By LARRY GAGE
Special to the PRESS
The 2016 high school powerlifting season has begun and Port Isabel High was well represented at the first meet of the year at Brownsville Pace High School Saturday.
“I was very pleased with all the kids’ efforts, considering that I have a lot of new lifters,” powerlifting head coach Victor Rubalcaba told the Press Monday. “I have four freshmen on the girls’ team and a couple sophs on the boys’ side.”
John Ray Martinez placed third in the 198-pound class at Pace with a total lift (TL) of 1,285 pounds. Other top ten finishers for the Tarpons included Esai Camacho, 198 pounds, 7th, 1,105-pounds TL; Ian Torres, 275 pounds, 5th, 1,170 pounds TL; and Aaron Hernandez, 275 pounds, 10th, 1,105 pounds TL.
For the Lady Tarpons Venessa Ybarra was the highest placer; she was 6th in the 165-pound division with a total lift of 545 pounds. Also placing for the P.I. girls were Miya Whittington, 123 pounds, 7th, 495 pounds TL; Tanja Barbarena, 132, 8th, 545 pounds TL; Anna Delgado, 132, 12th, 495 pounds TL; Francesca Sandoval, 148, 7th, 720 pounds TL; Mikayla Snyder, 165, 8th, 485 pounds TL; and Audrey Martinez, 198, 540 pounds TL.
Rubalcaba is back on the Port Isabel High coaching staff this year after coaching at other schools the past two years. He was the head lifting coach at Freer High School, 2013-’14, and on the staff as an assistant at San Benito High last year. One Greyhound lifter finished second at the state meet that season.
As the season goes on Rubalcaba anticipates getting more girls, and guys, into the weight room at the high school to give this unique sport a try. “Some kids are self-conscious, ‘Oh, I’m not strong enough.’ I tell them it’s not about what you can do now. It’s about what you can do later. We all have to start somewhere.”

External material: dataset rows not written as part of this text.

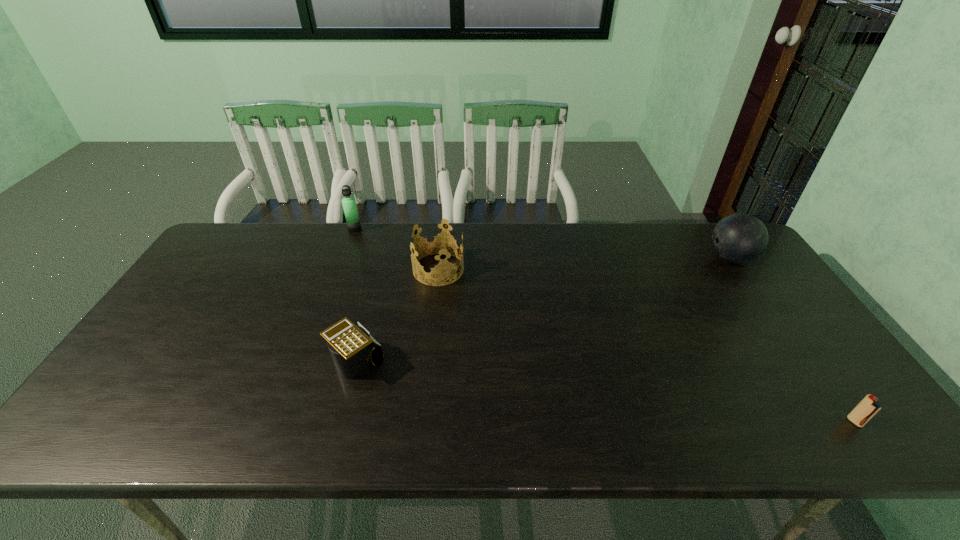
Locate an element on the screen. igniter situated at the right edge is located at coordinates (868, 407).

What are the coordinates of `object that is at the far right corner` in the screenshot? It's located at (739, 238).

Locate an element on the screen. The height and width of the screenshot is (540, 960). object at the near right corner is located at coordinates (868, 407).

The width and height of the screenshot is (960, 540). Identify the location of vacant position at the far edge of the desktop. tap(371, 226).

Find the location of a particular element. The width and height of the screenshot is (960, 540). free region at the near edge of the desktop is located at coordinates (633, 430).

Identify the location of free space at the left edge of the desktop. The height and width of the screenshot is (540, 960). (205, 284).

This screenshot has height=540, width=960. Find the location of `free region at the right edge of the desktop`. free region at the right edge of the desktop is located at coordinates (823, 400).

Where is `vacant space at the far left corner of the desktop`? The height and width of the screenshot is (540, 960). vacant space at the far left corner of the desktop is located at coordinates point(252,233).

At what (x,y) coordinates should I click in order to perform the action: click on vacant space at the far right corner of the desktop. Please return your answer as a coordinate pair (x, y). Image resolution: width=960 pixels, height=540 pixels. Looking at the image, I should click on [x=697, y=228].

Where is `blank region between the second nearest object and the leftmost object`? blank region between the second nearest object and the leftmost object is located at coordinates (355, 295).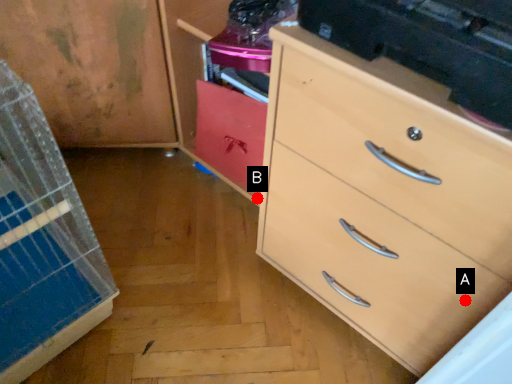
Question: Two points are circled on the image, labeled by A and B beside each circle. Which point is further to the camera?

Choices:
 (A) A is further
 (B) B is further

Answer: (B)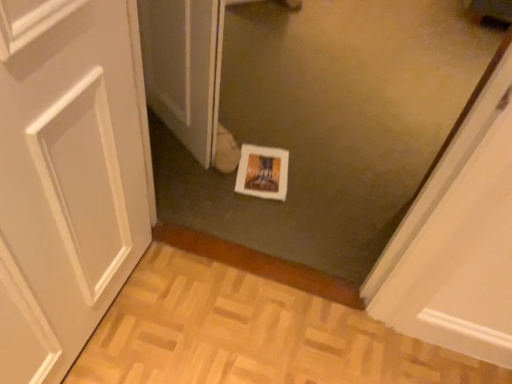
Question: Considering the positions of white glossy screen door at center and white glossy print at center in the image, is white glossy screen door at center wider or thinner than white glossy print at center?

Choices:
 (A) wide
 (B) thin

Answer: (B)

Question: Looking at the image, does white glossy screen door at center seem bigger or smaller compared to white glossy print at center?

Choices:
 (A) big
 (B) small

Answer: (A)

Question: From the image's perspective, is white glossy screen door at center above or below white glossy print at center?

Choices:
 (A) above
 (B) below

Answer: (A)

Question: Do you think white glossy print at center is within white glossy screen door at center, or outside of it?

Choices:
 (A) inside
 (B) outside

Answer: (B)

Question: Visually, is white glossy print at center positioned to the left or to the right of white glossy screen door at center?

Choices:
 (A) right
 (B) left

Answer: (A)

Question: From a real-world perspective, relative to white glossy screen door at center, is white glossy print at center vertically above or below?

Choices:
 (A) above
 (B) below

Answer: (B)

Question: Considering the positions of white glossy print at center and white glossy screen door at center in the image, is white glossy print at center taller or shorter than white glossy screen door at center?

Choices:
 (A) short
 (B) tall

Answer: (A)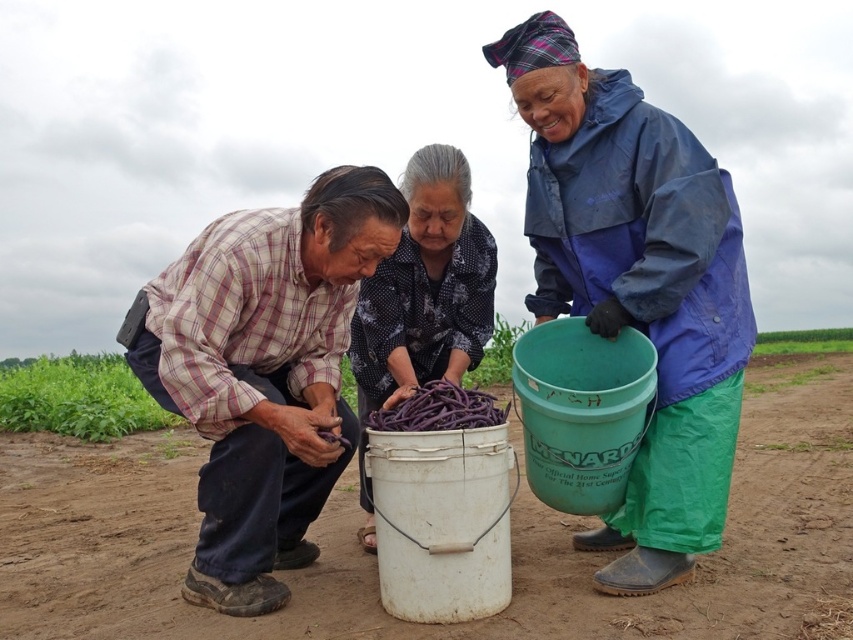
Consider the image. You are a farmer who needs to carry both the plaid shirt at center and the patterned fabric bucket at center. Which item can you carry more easily if you have limited space?

The patterned fabric bucket at center is smaller in size than the plaid shirt at center, so it can be carried more easily with limited space.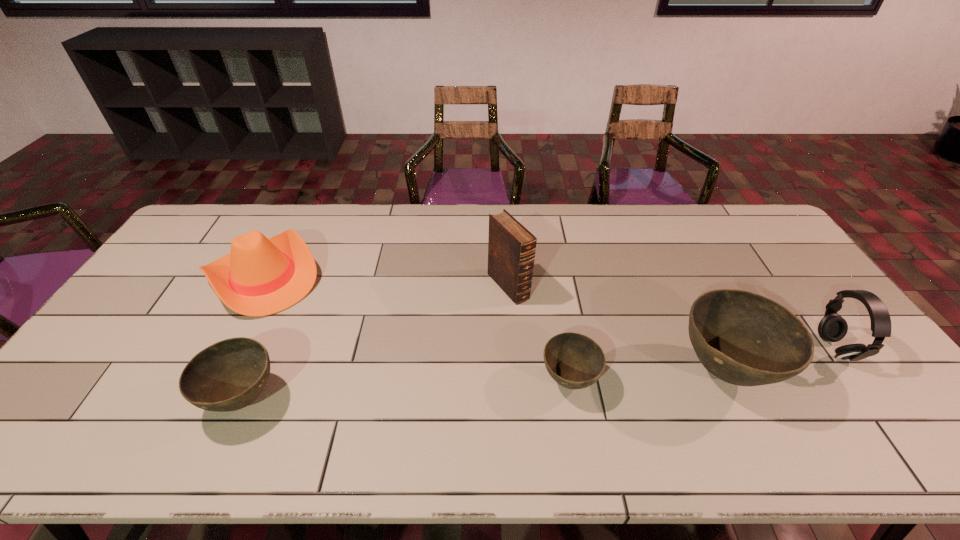
At what (x,y) coordinates should I click in order to perform the action: click on the leftmost bowl. Please return your answer as a coordinate pair (x, y). Looking at the image, I should click on (228, 375).

The width and height of the screenshot is (960, 540). In order to click on the second tallest bowl in this screenshot , I will do coord(228,375).

Where is `the shortest object`? The width and height of the screenshot is (960, 540). the shortest object is located at coordinates (575, 361).

This screenshot has width=960, height=540. Identify the location of the second bowl from right to left. (575, 361).

The width and height of the screenshot is (960, 540). What are the coordinates of `the rightmost bowl` in the screenshot? It's located at (743, 338).

Locate an element on the screen. This screenshot has height=540, width=960. the fifth object from left to right is located at coordinates (743, 338).

At what (x,y) coordinates should I click in order to perform the action: click on cowboy hat. Please return your answer as a coordinate pair (x, y). The width and height of the screenshot is (960, 540). Looking at the image, I should click on (262, 276).

Image resolution: width=960 pixels, height=540 pixels. I want to click on Bible, so click(511, 247).

This screenshot has height=540, width=960. What are the coordinates of `the tallest object` in the screenshot? It's located at (511, 247).

Find the location of a particular element. The image size is (960, 540). the rightmost object is located at coordinates (832, 327).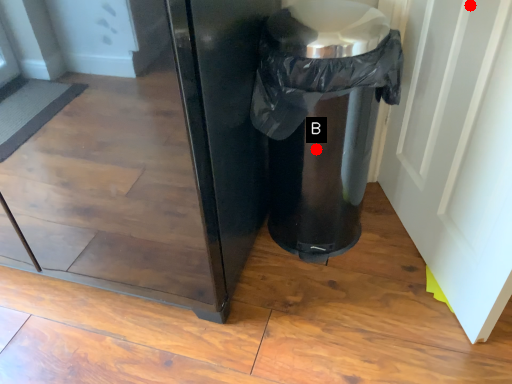
Question: Two points are circled on the image, labeled by A and B beside each circle. Among these points, which one is nearest to the camera?

Choices:
 (A) A is closer
 (B) B is closer

Answer: (A)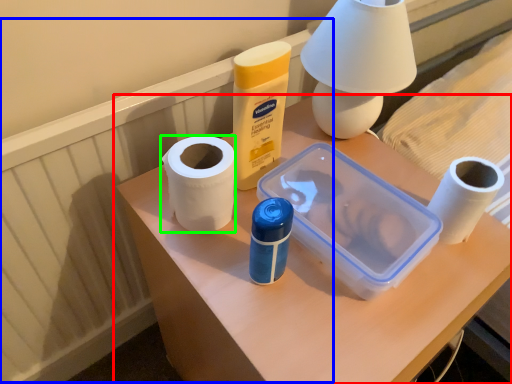
Question: Estimate the real-world distances between objects in this image. Which object is farther from table (highlighted by a red box), radiator (highlighted by a blue box) or paper towel (highlighted by a green box)?

Choices:
 (A) radiator
 (B) paper towel

Answer: (A)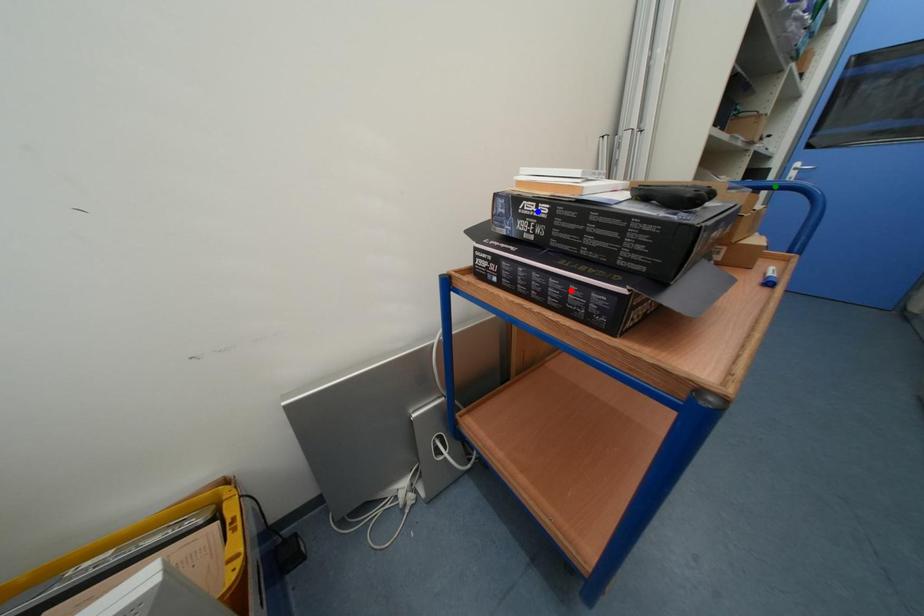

Junior John Ray Martinez moved up to 198 pounds for this season after struggling to maintain weight in the 181-pound division last year. This is his third year competing in the sport. Martinez plays both ways on the Tarpon football team, at linebacker and running back, and he knows that weight lifting helps him as a football player.
“Powerlifting is going to give (me) the extra strength and the edge … to play linebacker and running back, with the blocking and stuff. It helps a lot with football.”
Martinez wasn’t going for any personal bests at the Pace meet. “I was trying to get all nine lifts in and I did. That’s all that matters. I didn’t want to blow myself out in the first meet.”
Texas high school powerlifters compete in three different lifting disciplines; the squat lift, bench press, and dead lift. Each competitor is allowed three attempts in each lift and his or her total lift is the sum of the best lifts in each category.
Venessa Ybarra, a senior, is in her second year of competitive lifting. “I’m a little stronger (this year) and I know more about techniques than I did last year.”
Ybarra said she did “O.K.” at the Pace meet; “I’m not satisfied because I know I could have done a lot better.”
Ybarra’s personal best in the dead lift is 225 pounds and she went for 235 on her final attempt on Saturday. “On the dead lift I was tired – I had never done 235 before. When I went up my position (over the bar) wasn’t right. You’re supposed to stay tight all the way through, and I kind of let loose.”
The next meet is this Saturday at Brownsville Lopez High School, and Martinez and Ybarra both plan to be there.
“I want to increase my weight by 10, 15 pounds on each lift,” Ybarra said Monday. “And if I can’t do that then I’ll try to get all my lifts in.”
Like a number of student-athletes at PIHS, Ybarra is active in more than one sport in a given season. “We do take a break (no practice Fridays) but on Friday I have a tennis match.” Ybarra maintains a high grade-point average and holds down a part-time job at a restaurant on South Padre Island. She makes time for sleeping at night.
Rubalcaba brings competitive experience to the job of head powerlifting coach. He was a top lifter at Lyford High School and was state champion in the 181-pound class as a senior in 1997. He has also judged at regional meets.
“I can relate – everything from putting the suits on, wrapping the knees, how to focus and prepare mentally. It’s as much mental as it is physical.”